How to Define Religion

Religion is a large and complex concept, whose definition is of central interest to disciplines as diverse as anthropology, history, philosophy, sociology, religious studies, psychology, and even cognitive science. Because of the broad and deep range of religious beliefs and practices, there is enormous variation in what gets called “religion” from place to place. As a result, scholars have been debating the question of how to define religion for a long time.

One approach is to adopt a substantive definition, which determines whether something counts as religion based on the presence of certain kinds of beliefs and practices. This approach has the advantage of being fairly inclusive, but it is often criticized for being too broad. For example, it may include belief in ghosts or in UFOs as religious phenomena. Moreover, it tends to exclude faith traditions that emphasize immanence or oneness, like some forms of Buddhism and Jainism.

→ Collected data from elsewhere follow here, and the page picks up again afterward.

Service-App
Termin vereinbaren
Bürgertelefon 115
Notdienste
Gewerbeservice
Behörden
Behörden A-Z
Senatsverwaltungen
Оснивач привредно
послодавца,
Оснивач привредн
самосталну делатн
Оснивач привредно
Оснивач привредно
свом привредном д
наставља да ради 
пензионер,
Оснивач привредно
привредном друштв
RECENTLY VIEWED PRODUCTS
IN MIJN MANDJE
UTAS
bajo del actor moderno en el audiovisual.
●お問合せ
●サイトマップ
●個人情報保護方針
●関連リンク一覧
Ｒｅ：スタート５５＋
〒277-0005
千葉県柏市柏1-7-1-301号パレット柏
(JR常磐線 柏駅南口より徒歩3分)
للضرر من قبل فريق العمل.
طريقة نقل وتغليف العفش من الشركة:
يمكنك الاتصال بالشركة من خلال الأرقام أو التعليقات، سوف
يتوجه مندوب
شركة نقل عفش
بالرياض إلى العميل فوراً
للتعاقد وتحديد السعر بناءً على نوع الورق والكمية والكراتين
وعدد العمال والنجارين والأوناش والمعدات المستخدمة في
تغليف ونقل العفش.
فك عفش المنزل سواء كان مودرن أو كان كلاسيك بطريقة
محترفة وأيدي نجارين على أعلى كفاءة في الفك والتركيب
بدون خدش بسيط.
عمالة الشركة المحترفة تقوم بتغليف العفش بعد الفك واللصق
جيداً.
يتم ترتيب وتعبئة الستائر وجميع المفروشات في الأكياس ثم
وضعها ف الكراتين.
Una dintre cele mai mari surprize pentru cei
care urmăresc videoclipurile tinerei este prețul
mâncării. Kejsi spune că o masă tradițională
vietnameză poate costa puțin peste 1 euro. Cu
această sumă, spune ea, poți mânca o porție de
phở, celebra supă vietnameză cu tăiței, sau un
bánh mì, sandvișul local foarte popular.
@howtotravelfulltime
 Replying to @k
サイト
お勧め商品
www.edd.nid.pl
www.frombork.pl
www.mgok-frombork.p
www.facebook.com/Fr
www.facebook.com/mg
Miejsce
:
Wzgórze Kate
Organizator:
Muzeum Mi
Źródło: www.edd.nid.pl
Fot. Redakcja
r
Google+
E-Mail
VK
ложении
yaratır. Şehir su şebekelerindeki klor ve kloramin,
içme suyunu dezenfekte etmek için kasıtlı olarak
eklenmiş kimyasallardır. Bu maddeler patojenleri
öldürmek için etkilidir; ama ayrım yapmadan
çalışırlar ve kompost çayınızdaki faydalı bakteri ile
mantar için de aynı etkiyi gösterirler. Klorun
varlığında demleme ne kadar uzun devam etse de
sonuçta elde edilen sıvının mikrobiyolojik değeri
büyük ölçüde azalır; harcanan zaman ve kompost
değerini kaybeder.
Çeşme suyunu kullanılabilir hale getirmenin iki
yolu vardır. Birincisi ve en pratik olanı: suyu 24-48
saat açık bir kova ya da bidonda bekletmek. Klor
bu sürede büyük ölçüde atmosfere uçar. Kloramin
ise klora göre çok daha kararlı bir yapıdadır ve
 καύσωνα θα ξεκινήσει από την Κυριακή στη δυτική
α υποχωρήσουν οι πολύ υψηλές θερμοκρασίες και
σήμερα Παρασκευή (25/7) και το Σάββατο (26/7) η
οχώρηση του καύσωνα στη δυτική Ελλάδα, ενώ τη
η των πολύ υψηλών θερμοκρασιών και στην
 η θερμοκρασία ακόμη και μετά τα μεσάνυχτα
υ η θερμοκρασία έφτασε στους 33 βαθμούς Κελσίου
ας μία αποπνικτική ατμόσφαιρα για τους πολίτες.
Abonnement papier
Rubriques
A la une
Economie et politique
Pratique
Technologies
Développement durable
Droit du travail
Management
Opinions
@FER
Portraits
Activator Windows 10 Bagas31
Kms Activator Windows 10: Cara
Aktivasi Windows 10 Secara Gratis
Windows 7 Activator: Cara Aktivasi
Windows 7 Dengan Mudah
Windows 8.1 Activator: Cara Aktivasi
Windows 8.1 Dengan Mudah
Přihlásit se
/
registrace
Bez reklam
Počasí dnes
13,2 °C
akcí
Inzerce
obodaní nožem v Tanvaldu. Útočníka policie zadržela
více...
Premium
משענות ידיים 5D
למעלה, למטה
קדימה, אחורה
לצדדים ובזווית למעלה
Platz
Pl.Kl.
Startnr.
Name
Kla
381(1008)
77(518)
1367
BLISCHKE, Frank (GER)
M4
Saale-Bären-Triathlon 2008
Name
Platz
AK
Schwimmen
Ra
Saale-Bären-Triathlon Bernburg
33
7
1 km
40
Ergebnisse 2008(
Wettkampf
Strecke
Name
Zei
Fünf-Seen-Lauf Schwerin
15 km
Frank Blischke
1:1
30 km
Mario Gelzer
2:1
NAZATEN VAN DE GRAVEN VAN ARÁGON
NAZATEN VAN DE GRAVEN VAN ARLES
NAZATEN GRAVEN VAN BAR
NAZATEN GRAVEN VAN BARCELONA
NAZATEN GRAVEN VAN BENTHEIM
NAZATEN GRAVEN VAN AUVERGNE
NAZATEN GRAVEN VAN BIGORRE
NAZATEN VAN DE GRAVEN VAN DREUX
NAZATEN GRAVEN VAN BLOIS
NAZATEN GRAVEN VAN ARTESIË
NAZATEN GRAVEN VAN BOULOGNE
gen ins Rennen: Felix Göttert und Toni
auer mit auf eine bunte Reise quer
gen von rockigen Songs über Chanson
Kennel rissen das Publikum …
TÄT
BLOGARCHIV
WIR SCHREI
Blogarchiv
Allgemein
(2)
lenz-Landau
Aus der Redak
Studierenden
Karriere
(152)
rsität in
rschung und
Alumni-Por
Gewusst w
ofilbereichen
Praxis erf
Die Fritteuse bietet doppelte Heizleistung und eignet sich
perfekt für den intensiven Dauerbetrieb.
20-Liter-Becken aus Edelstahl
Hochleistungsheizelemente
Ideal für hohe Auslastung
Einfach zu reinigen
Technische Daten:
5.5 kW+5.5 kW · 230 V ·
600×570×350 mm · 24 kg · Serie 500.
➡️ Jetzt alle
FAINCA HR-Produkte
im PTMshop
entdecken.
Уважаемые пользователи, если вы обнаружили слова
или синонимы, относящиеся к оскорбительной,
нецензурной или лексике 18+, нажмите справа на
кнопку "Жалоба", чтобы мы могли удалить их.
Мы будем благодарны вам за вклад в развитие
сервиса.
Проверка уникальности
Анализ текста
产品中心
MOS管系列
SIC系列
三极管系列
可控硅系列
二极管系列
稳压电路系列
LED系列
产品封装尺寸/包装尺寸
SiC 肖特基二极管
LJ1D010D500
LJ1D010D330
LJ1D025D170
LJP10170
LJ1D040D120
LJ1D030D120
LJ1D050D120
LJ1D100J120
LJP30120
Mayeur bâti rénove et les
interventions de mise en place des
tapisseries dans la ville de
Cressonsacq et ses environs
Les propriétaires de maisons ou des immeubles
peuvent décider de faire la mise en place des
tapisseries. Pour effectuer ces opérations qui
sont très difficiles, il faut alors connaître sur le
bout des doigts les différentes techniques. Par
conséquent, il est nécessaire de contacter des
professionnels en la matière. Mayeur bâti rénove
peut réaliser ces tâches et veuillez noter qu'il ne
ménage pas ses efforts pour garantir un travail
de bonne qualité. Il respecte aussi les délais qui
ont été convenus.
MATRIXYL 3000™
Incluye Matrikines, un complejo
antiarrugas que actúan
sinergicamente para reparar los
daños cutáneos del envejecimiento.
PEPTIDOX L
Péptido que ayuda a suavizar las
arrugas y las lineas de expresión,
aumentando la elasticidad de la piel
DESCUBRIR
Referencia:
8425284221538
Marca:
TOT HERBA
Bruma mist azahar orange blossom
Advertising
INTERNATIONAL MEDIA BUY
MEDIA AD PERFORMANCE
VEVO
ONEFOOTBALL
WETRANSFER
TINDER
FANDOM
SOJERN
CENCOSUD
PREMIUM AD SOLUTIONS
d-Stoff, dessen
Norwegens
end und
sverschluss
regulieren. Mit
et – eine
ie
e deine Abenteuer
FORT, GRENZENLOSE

Another approach is to drop the substantive element and instead define religion in terms of a distinctive role that it plays in people’s lives. This approach, which is usually called a functional definition, has received less attention than the substantive and lexical definitions. Emile Durkheim’s defining work, The Elementary Forms of the Religious Life, from 1912, exemplifies this type of definition.

A functional definition has the advantage of being fairly inclusive, but like the substantive definition, it is sometimes criticized for being too narrow. For example, it may exclude faith traditions that focus on morality and social responsibility.